◆ **TASK STATEMENT**
In the data, find the word "coefficients" and copy out every line that has it.

Collected data:
++++

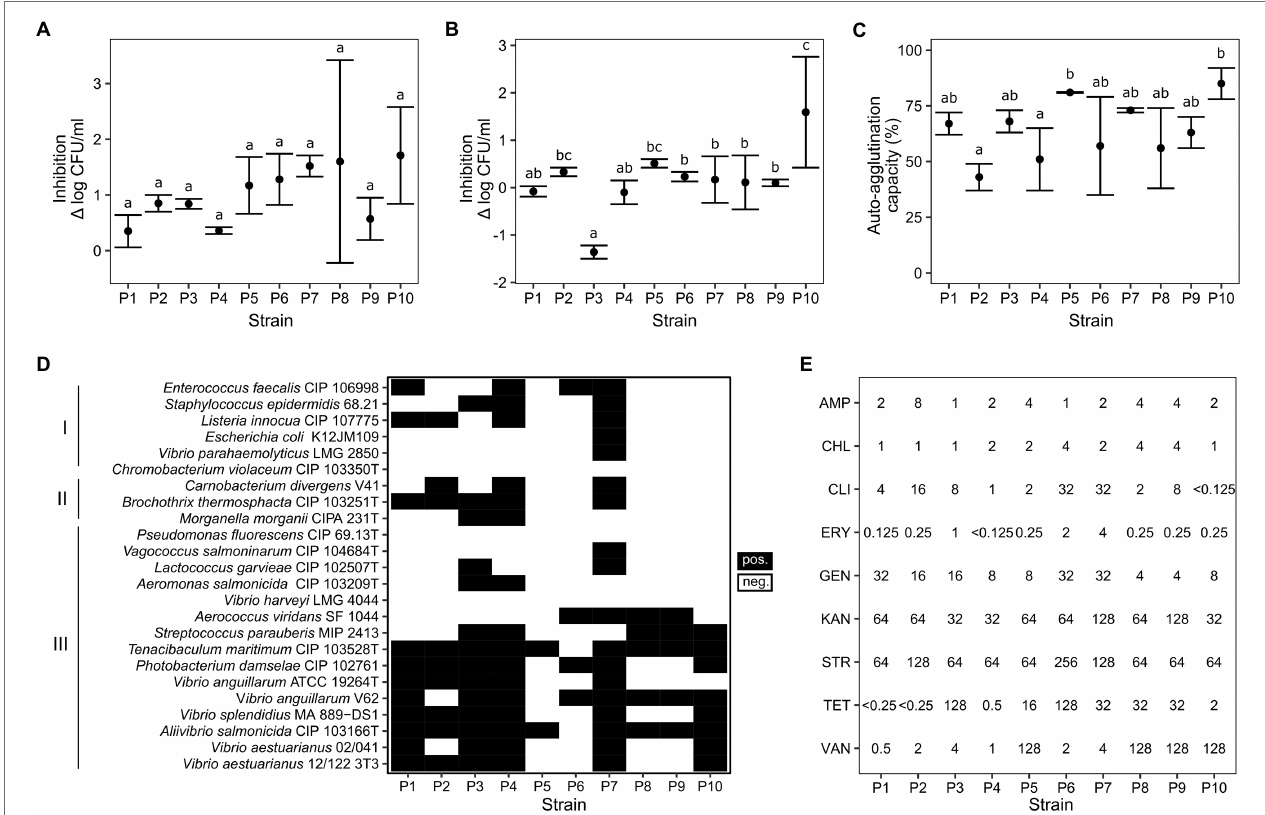
FIGURE 1 | Results of in vitro assays. (A) Survival in simulated gastric juice after 5 h (ANOVA: F (9, 20) = [1.58], p > 0.1); (B) Survival in bile acid after 24 h (ANOVA: F(9, 20) = [7.51], p < 0.001); (C) Auto-aggregation capacity (ANOVA: F(9, 20) = [4.37], p < 0.005); (D) Antimicrobial activity profiles against bacteria associated with human infection (I), seafood spoilage (II), and fish diseases (III). (E) Minimal inhibitory concentrations against nine antibiotics in μ g/ml (AMP: ampicillin, CHL: chloramphenicol, CLI: clindamycin, ERY: erythromycin, GEN: gentamicin, KAN: kanamycin, STR: streptomycin, TET: tetracycline, VAN: vancomycin). See selected EFSA cut-off values in Supplementary Table S3 . P1: Carnobacterium divergens ; P2: Carnobacterium maltaromaticum ; P3: Vagococcus fluvialis ; P4: Lactococcus lactis ; P5: Pediococcus acidilactici ; P6: Glutamicibacter bergerei ; P7: Enterococcus thailandicus ; P8: Lactiplantibacillus plantarum ; P9: Levilactobacillus brevis ; P10: Latilactobacillus sakei . Letters above error bars indicate significant differences ( p < 0.05) between samples based on Tukey’s HSD post-hoc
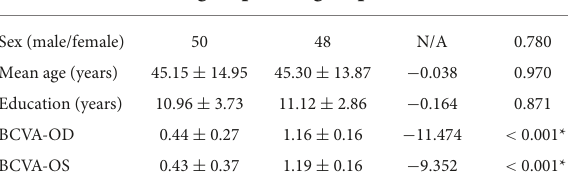
TABLE 1 Clinical information for two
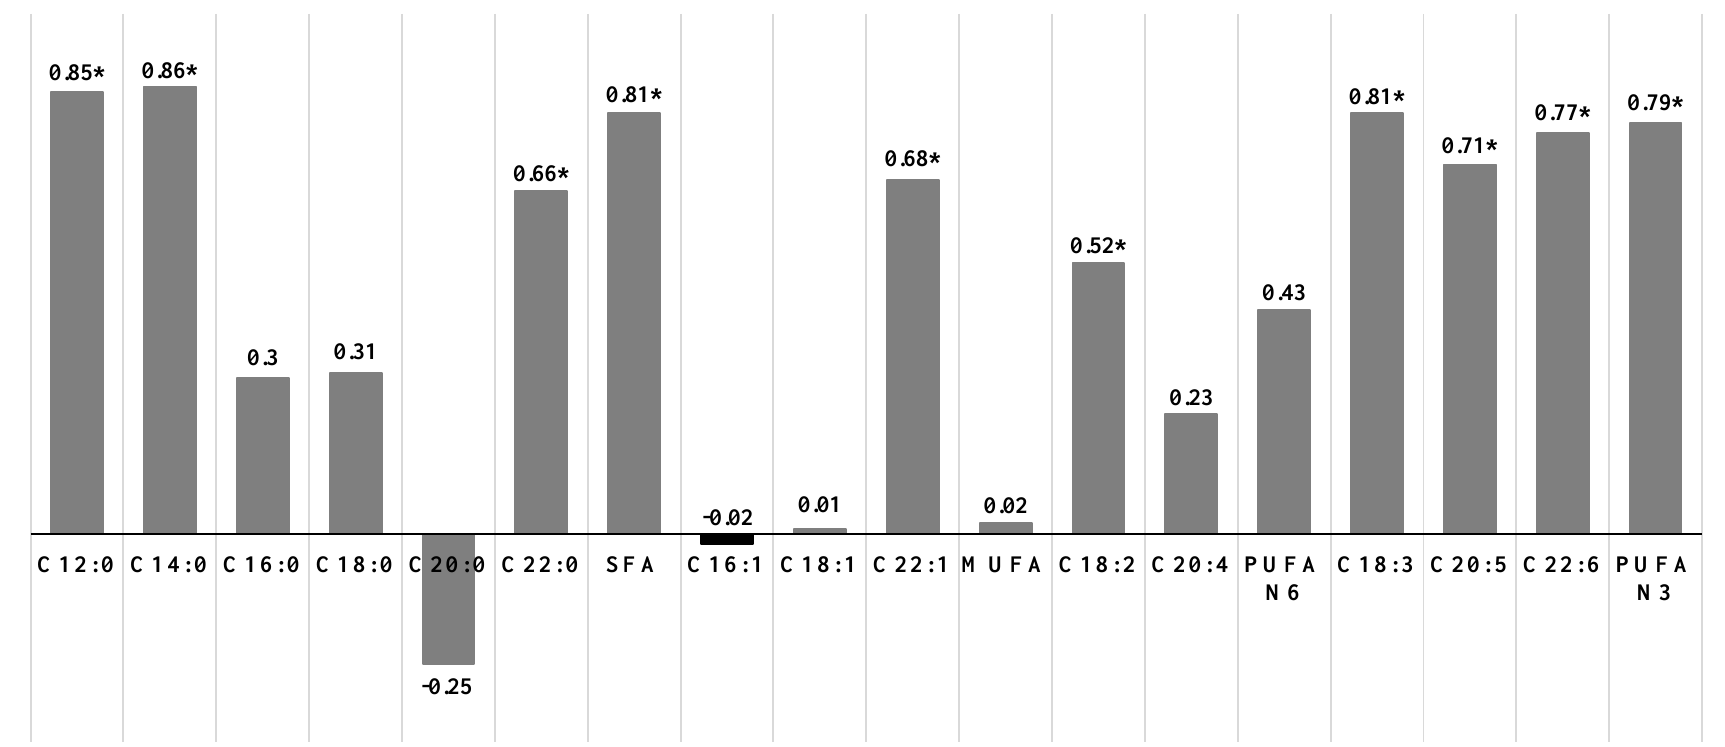
Figure 1. Correlation coefficients between fatty acid content in the diet and the content of the same fatty acids and the iodine value in meat ( longissimus m.) . (* correlation statistically significant at p ≤ 0.05).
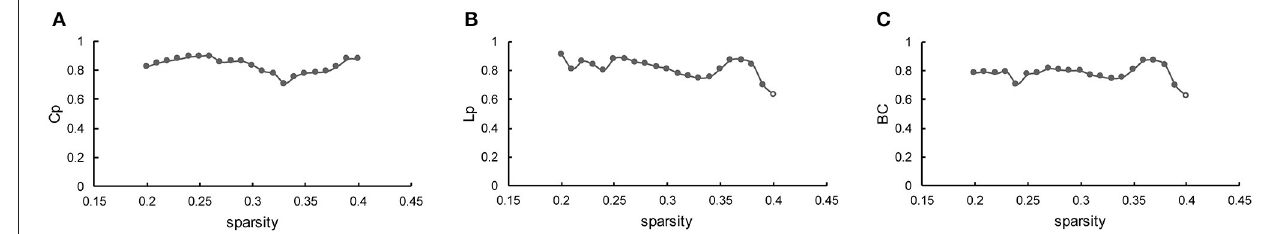
FIGURE 7 | Reproducibility of the method. (A–C) Represents the ICC of C p , L p , and BC as a function of sparsity, respectively. The hollow dot indicates the insignificant result.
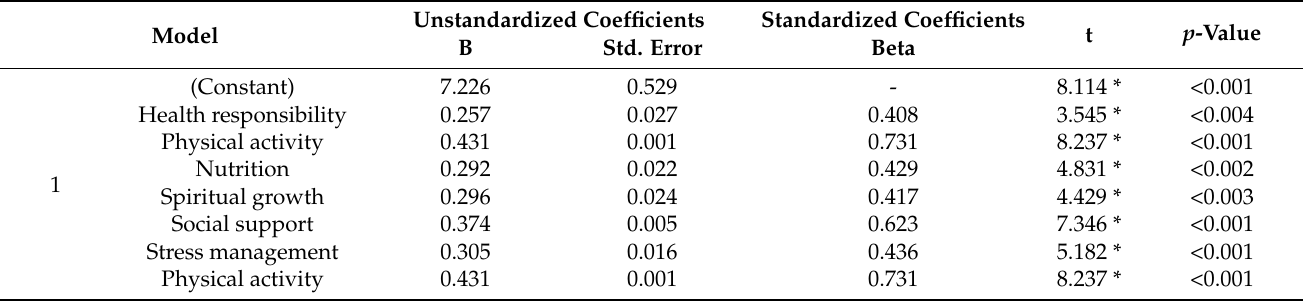
Table 8. Physical activity coefficients of EGa for multiple regression model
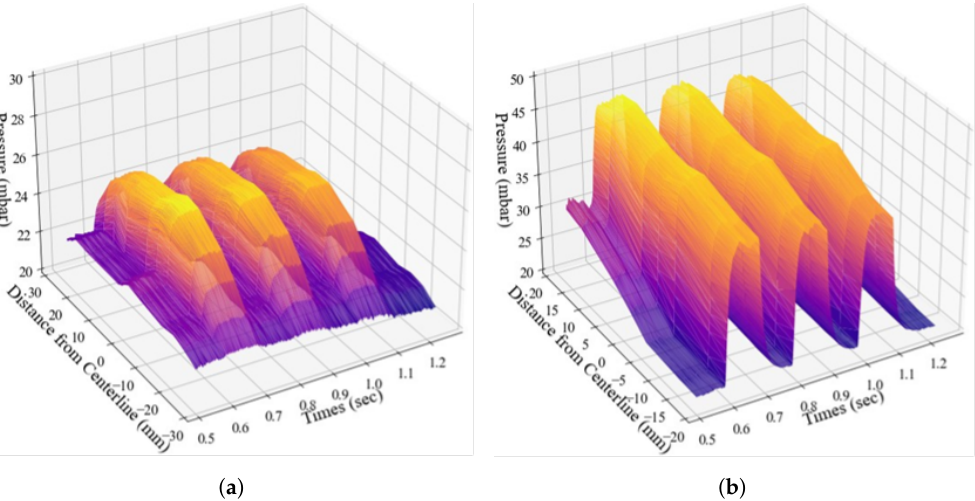
Figure 7. Time series across Row 2 of pressure taps as labeled in Figure 2b. Data is shown for three consecutive plasma pulses, each with duration 100 ms on followed by 100 ms off. Comparison of pressure redistribution at P 0 = 2.6 bar between ( a ) single filament and ( b ) three filaments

++++

◆ **COMPLETED EXERCISE**
Figure 1. Correlation coefficients between fatty acid content in the diet and the content of the same fatty acids and the iodine value in meat ( longissimus m.) . (* correlation statistically significant at p ≤ 0.05).
Table 8. Physical activity coefficients of EGa for multiple regression model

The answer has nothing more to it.